FAA Signals It Won’t Ban E-Cigarettes Despite Union Request
The FAA requires flight attendants to receive firefighting training so they can handle battery fires on a flight. Typically, dealing with a fire means tossing a smoking or flaming device into a fire-retardant bag. In the luggage hold, however, planes’ fire extinguishing systems aren’t strong enough to put out the intense heat from a flaming lithium-ion battery. “How about we just not have these e-cigarettes on the plane at all,” Association of Flight Attendants President Sara Nelson told CBS News.
The Flight Safety Foundation agrees that the cheap lithium-ion batteries in e-cigarettes pose a serious concern. But the organization also believes a ban wouldn’t make sense. The FAA concurs. “Because of the wide variety of battery issues that can occur, it is important that airlines have the flexibility to assess and address the risks involved in each individual situation,” an FAA spokesperson told “CBS This Morning.”

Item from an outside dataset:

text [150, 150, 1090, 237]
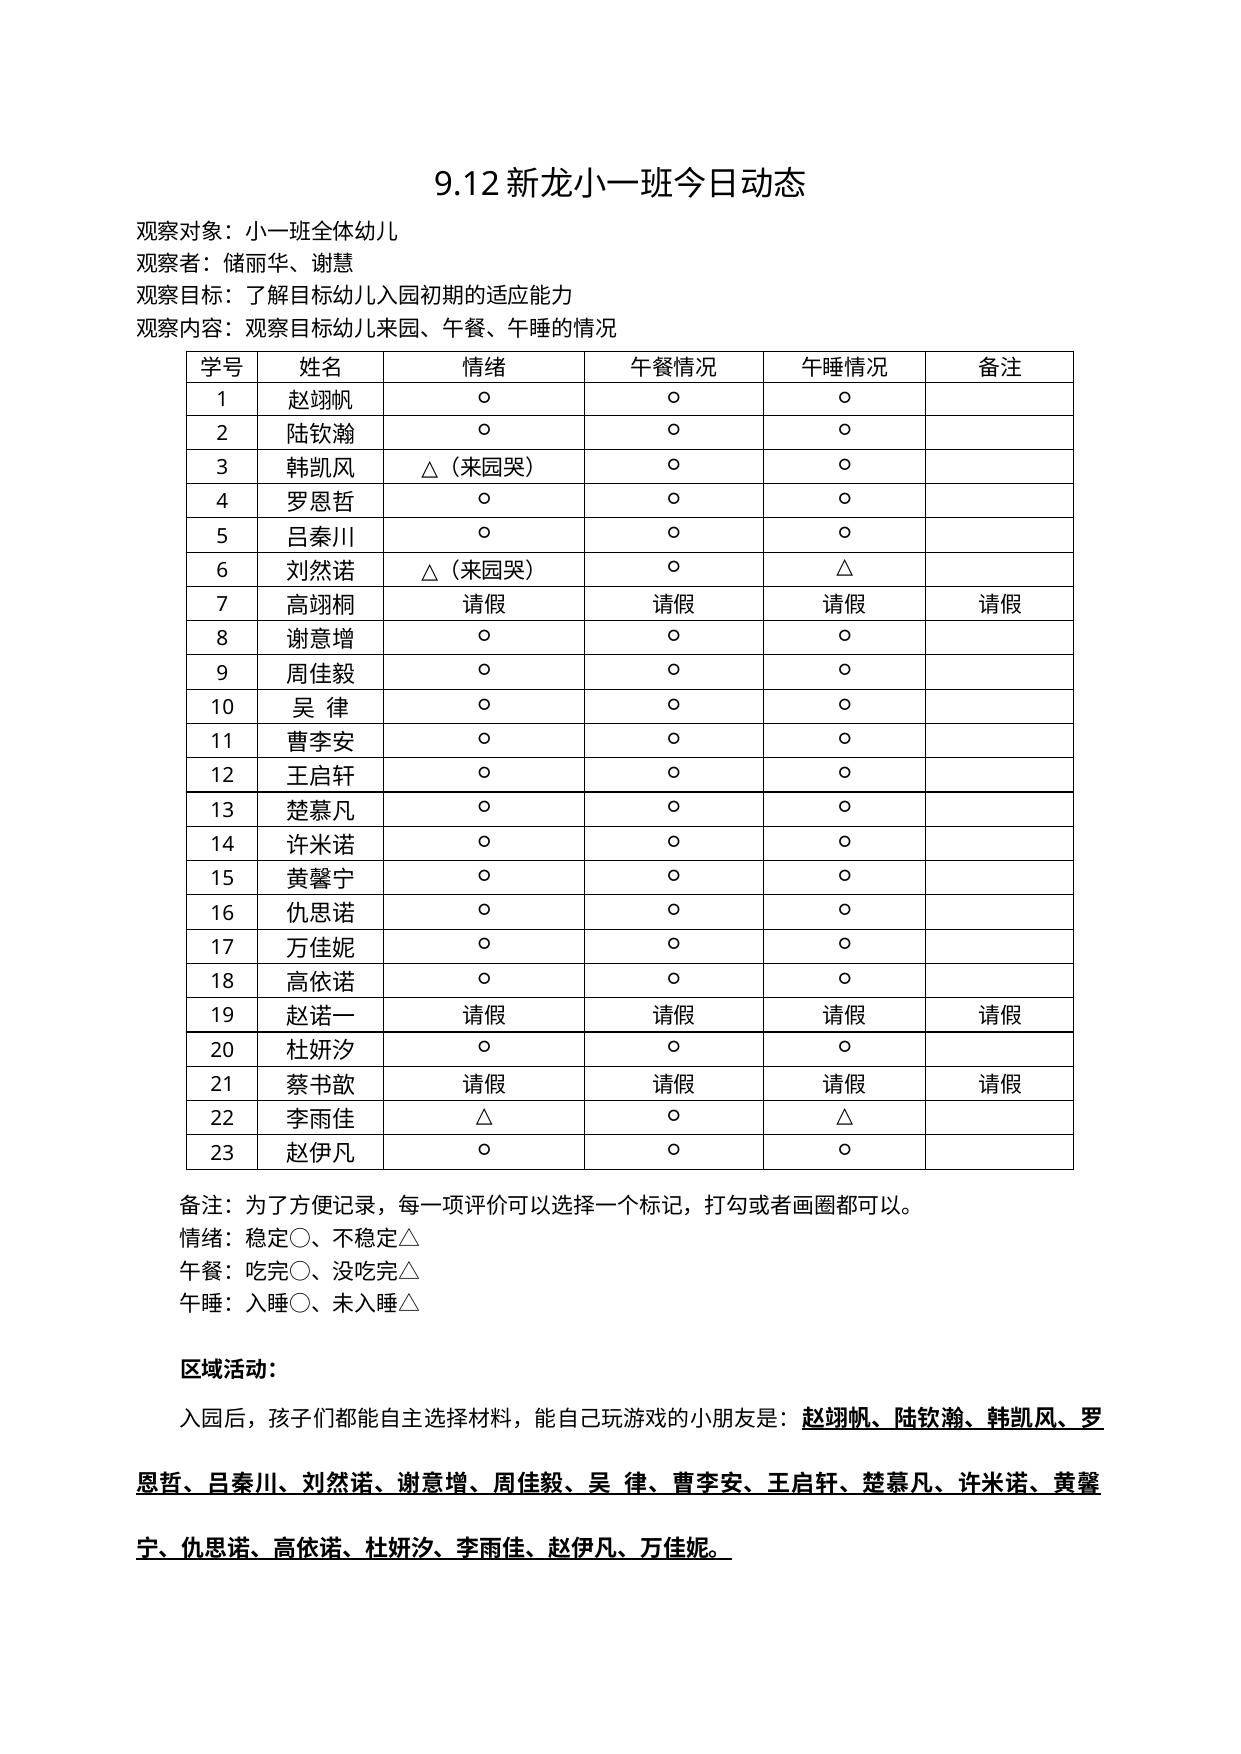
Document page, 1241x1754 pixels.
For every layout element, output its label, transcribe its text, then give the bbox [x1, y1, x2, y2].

So far, there have been no catastrophic incidents involving batteries catching fire on airplanes. But with e-cigarettes, warn concerned flight attendants, it’s only a matter of time. Amid ongoing efforts to reduce vape-related illnesses and deaths, the risk of a major incident involving e-cig devices seems like a relevant concern. For now, however, the FAA is still letting travelers take their vape and e-cig devices on planes.